- Task objective: Starting with the first line of the items and continuing through the line that contains "dage i køleskabet, ligesom", rewrite those lines with "kylling" changed to "kalkun", leaving everything else unchanged.

- Material provided:
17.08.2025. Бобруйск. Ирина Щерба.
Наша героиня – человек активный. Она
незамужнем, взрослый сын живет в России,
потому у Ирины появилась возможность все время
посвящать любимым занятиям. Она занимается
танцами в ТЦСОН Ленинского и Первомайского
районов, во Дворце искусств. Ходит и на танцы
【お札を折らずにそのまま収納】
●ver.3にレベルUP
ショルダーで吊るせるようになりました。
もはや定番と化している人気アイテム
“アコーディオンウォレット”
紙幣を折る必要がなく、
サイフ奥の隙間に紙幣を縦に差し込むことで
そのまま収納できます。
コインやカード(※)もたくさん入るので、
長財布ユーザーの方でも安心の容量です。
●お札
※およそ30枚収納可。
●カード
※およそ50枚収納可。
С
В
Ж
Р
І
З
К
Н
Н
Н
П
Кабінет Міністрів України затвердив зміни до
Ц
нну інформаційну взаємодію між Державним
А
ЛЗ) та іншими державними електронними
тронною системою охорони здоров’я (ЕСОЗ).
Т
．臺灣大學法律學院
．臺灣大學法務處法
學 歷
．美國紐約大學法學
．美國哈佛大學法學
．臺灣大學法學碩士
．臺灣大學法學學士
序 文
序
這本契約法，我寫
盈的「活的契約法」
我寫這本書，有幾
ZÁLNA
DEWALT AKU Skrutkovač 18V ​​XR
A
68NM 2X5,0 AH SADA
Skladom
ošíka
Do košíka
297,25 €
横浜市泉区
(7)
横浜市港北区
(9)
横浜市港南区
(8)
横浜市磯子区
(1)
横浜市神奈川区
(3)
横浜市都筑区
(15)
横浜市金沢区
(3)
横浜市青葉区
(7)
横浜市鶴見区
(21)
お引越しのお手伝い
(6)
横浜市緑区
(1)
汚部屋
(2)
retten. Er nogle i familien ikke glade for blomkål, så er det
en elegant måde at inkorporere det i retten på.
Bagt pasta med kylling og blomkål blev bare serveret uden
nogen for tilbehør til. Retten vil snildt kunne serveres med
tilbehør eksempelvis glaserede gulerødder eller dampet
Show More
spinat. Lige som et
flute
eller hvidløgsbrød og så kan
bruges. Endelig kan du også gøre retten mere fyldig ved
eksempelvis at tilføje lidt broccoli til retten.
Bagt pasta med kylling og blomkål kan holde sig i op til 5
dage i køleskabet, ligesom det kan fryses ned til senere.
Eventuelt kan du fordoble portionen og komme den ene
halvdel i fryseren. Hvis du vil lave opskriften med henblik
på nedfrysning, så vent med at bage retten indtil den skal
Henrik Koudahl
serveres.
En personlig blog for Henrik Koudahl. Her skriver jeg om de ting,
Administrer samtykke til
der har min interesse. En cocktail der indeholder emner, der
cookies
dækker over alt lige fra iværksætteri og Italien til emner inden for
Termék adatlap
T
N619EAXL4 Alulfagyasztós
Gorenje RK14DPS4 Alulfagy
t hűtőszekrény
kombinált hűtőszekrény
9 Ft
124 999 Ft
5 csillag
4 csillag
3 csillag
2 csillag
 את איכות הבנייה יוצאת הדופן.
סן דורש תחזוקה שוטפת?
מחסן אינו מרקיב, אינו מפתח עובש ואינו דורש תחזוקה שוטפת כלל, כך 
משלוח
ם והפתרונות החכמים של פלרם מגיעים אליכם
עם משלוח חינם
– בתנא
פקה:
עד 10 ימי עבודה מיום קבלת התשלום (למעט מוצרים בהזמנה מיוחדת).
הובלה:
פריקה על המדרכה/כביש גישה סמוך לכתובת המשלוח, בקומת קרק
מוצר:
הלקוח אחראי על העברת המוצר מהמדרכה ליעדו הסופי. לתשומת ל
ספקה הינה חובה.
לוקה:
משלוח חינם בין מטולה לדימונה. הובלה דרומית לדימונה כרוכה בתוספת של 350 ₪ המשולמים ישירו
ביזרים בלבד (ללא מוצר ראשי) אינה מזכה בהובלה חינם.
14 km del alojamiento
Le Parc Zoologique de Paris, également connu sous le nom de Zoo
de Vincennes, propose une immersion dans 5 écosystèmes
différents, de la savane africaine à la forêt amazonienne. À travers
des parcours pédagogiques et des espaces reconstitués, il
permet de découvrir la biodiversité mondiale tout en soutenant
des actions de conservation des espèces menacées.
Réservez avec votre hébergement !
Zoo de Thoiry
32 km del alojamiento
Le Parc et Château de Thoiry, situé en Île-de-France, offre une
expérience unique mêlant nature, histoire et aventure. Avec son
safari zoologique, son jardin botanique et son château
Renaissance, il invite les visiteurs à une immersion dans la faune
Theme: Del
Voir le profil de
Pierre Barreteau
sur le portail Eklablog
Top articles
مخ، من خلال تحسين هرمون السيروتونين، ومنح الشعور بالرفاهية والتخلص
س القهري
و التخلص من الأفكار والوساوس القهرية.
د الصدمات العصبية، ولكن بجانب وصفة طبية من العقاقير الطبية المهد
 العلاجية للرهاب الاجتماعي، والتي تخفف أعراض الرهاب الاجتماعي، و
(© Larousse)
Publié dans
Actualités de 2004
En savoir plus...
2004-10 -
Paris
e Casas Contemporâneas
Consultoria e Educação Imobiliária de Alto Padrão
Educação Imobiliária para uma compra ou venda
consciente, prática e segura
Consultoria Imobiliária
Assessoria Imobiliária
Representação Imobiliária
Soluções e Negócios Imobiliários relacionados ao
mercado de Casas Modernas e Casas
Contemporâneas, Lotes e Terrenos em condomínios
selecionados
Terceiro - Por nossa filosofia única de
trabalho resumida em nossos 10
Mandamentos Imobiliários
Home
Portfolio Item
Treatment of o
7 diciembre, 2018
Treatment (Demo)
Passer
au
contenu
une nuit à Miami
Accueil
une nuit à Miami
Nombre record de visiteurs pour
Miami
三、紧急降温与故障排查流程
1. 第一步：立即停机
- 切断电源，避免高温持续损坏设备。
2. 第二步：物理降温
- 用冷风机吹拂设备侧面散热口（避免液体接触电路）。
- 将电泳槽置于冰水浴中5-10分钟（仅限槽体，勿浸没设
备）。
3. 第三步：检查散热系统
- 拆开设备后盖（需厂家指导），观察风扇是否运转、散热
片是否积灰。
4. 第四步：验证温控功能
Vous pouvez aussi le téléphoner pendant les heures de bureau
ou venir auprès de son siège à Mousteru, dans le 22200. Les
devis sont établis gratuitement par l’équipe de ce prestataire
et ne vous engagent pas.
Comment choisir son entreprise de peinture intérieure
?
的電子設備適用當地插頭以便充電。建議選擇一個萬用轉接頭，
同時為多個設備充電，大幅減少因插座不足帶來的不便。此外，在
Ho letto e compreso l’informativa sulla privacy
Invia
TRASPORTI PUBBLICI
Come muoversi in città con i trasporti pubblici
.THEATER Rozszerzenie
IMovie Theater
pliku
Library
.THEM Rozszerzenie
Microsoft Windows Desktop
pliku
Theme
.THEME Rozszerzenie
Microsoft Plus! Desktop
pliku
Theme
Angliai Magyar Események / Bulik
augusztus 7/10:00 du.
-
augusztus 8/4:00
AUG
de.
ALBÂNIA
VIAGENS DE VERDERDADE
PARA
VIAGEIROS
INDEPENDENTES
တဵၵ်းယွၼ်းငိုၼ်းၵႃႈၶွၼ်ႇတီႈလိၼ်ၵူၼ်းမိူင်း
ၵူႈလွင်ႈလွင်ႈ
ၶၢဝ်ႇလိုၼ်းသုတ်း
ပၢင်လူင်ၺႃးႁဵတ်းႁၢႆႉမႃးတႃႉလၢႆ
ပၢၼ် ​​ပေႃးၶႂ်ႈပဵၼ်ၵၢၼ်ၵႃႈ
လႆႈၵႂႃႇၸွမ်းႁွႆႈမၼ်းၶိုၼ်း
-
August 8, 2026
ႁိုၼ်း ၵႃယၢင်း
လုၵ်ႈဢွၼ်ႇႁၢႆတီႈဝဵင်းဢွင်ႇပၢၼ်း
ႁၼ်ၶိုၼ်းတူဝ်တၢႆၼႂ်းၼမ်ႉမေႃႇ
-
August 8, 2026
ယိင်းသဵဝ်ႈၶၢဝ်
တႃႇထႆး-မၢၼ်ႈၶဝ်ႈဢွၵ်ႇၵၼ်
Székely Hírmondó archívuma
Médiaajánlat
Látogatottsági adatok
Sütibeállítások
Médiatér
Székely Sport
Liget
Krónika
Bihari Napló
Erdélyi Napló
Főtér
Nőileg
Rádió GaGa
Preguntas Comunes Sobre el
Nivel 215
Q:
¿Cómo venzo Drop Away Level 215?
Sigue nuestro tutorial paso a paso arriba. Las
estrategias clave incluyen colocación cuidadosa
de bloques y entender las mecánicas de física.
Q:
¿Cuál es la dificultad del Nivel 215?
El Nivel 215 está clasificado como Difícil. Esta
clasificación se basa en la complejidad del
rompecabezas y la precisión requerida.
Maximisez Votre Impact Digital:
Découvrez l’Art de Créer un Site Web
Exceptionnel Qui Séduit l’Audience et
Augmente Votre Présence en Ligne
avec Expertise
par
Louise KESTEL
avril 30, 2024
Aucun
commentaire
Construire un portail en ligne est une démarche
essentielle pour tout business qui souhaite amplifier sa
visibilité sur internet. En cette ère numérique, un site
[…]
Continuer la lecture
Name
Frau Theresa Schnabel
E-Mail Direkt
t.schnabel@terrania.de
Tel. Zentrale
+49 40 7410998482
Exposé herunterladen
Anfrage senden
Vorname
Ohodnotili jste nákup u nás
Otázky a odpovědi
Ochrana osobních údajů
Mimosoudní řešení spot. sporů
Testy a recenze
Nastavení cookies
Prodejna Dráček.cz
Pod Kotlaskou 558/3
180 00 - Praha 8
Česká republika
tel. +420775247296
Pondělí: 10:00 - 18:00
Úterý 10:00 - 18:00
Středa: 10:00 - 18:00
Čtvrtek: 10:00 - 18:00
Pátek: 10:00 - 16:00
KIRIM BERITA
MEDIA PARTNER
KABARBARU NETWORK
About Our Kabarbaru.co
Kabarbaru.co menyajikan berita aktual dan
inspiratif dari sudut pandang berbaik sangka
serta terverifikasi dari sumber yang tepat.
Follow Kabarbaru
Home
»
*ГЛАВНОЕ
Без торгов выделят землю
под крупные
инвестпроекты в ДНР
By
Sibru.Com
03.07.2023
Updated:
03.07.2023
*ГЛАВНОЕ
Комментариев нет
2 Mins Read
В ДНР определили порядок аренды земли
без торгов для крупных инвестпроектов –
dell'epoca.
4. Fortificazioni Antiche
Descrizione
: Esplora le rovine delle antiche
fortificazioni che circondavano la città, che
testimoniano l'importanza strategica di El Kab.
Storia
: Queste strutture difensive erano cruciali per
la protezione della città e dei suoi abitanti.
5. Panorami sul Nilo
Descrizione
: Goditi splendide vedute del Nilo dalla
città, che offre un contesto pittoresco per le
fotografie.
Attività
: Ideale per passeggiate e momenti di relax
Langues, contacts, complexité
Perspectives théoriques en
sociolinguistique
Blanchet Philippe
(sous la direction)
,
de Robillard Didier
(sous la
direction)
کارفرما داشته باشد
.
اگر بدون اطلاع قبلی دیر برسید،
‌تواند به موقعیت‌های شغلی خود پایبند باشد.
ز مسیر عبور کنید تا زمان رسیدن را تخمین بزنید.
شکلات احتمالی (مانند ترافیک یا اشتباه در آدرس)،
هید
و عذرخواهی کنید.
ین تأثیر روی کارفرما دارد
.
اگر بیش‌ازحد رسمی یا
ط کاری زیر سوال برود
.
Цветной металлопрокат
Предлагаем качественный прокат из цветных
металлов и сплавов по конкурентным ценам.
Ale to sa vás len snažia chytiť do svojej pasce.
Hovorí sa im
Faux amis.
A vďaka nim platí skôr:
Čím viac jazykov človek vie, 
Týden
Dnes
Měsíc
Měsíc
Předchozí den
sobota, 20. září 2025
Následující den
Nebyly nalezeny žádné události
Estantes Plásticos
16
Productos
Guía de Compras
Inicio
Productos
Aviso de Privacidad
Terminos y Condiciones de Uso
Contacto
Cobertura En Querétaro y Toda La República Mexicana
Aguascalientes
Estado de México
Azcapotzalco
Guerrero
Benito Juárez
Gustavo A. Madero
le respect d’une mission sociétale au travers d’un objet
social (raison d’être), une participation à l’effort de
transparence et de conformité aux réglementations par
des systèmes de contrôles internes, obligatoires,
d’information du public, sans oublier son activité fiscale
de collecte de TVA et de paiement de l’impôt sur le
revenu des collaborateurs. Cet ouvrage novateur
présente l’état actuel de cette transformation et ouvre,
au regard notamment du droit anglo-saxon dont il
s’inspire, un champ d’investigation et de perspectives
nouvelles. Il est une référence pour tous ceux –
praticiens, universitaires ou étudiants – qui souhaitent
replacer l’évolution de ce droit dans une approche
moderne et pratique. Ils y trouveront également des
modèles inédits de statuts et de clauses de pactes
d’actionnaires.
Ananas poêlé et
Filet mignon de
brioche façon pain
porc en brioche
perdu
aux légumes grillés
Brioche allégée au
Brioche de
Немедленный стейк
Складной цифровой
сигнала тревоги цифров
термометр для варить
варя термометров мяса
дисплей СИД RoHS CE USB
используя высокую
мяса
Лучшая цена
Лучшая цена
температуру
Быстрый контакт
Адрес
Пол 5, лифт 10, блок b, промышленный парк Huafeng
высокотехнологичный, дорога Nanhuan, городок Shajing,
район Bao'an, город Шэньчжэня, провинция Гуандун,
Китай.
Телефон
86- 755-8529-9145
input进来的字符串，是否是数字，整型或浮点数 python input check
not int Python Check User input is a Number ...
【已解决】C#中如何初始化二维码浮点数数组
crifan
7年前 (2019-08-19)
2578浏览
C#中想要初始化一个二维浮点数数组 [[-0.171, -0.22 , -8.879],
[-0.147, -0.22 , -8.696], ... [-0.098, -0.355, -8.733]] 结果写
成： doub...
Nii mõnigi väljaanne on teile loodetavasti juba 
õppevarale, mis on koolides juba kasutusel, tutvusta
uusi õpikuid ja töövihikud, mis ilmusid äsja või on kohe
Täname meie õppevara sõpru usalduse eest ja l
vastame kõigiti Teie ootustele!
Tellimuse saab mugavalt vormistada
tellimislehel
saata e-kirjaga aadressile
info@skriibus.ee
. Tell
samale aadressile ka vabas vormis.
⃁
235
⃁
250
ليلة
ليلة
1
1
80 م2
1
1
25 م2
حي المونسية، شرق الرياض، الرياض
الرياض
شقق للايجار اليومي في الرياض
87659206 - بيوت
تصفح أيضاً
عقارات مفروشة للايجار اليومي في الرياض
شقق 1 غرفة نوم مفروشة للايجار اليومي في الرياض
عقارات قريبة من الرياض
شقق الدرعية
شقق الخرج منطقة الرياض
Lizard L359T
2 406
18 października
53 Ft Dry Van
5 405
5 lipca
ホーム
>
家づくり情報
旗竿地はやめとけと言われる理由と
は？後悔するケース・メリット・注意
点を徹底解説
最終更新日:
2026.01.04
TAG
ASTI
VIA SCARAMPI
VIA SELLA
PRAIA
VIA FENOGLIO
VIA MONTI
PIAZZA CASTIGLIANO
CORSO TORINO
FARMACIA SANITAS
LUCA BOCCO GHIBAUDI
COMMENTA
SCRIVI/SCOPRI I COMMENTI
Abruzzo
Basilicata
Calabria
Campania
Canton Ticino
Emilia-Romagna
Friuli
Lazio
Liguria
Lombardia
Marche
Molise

- Result for this task:
17.08.2025. Бобруйск. Ирина Щерба.
Наша героиня – человек активный. Она
незамужнем, взрослый сын живет в России,
потому у Ирины появилась возможность все время
посвящать любимым занятиям. Она занимается
танцами в ТЦСОН Ленинского и Первомайского
районов, во Дворце искусств. Ходит и на танцы
【お札を折らずにそのまま収納】
●ver.3にレベルUP
ショルダーで吊るせるようになりました。
もはや定番と化している人気アイテム
“アコーディオンウォレット”
紙幣を折る必要がなく、
サイフ奥の隙間に紙幣を縦に差し込むことで
そのまま収納できます。
コインやカード(※)もたくさん入るので、
長財布ユーザーの方でも安心の容量です。
●お札
※およそ30枚収納可。
●カード
※およそ50枚収納可。
С
В
Ж
Р
І
З
К
Н
Н
Н
П
Кабінет Міністрів України затвердив зміни до
Ц
нну інформаційну взаємодію між Державним
А
ЛЗ) та іншими державними електронними
тронною системою охорони здоров’я (ЕСОЗ).
Т
．臺灣大學法律學院
．臺灣大學法務處法
學 歷
．美國紐約大學法學
．美國哈佛大學法學
．臺灣大學法學碩士
．臺灣大學法學學士
序 文
序
這本契約法，我寫
盈的「活的契約法」
我寫這本書，有幾
ZÁLNA
DEWALT AKU Skrutkovač 18V ​​XR
A
68NM 2X5,0 AH SADA
Skladom
ošíka
Do košíka
297,25 €
横浜市泉区
(7)
横浜市港北区
(9)
横浜市港南区
(8)
横浜市磯子区
(1)
横浜市神奈川区
(3)
横浜市都筑区
(15)
横浜市金沢区
(3)
横浜市青葉区
(7)
横浜市鶴見区
(21)
お引越しのお手伝い
(6)
横浜市緑区
(1)
汚部屋
(2)
retten. Er nogle i familien ikke glade for blomkål, så er det
en elegant måde at inkorporere det i retten på.
Bagt pasta med kalkun og blomkål blev bare serveret uden
nogen for tilbehør til. Retten vil snildt kunne serveres med
tilbehør eksempelvis glaserede gulerødder eller dampet
Show More
spinat. Lige som et
flute
eller hvidløgsbrød og så kan
bruges. Endelig kan du også gøre retten mere fyldig ved
eksempelvis at tilføje lidt broccoli til retten.
Bagt pasta med kalkun og blomkål kan holde sig i op til 5
dage i køleskabet, ligesom det kan fryses ned til senere.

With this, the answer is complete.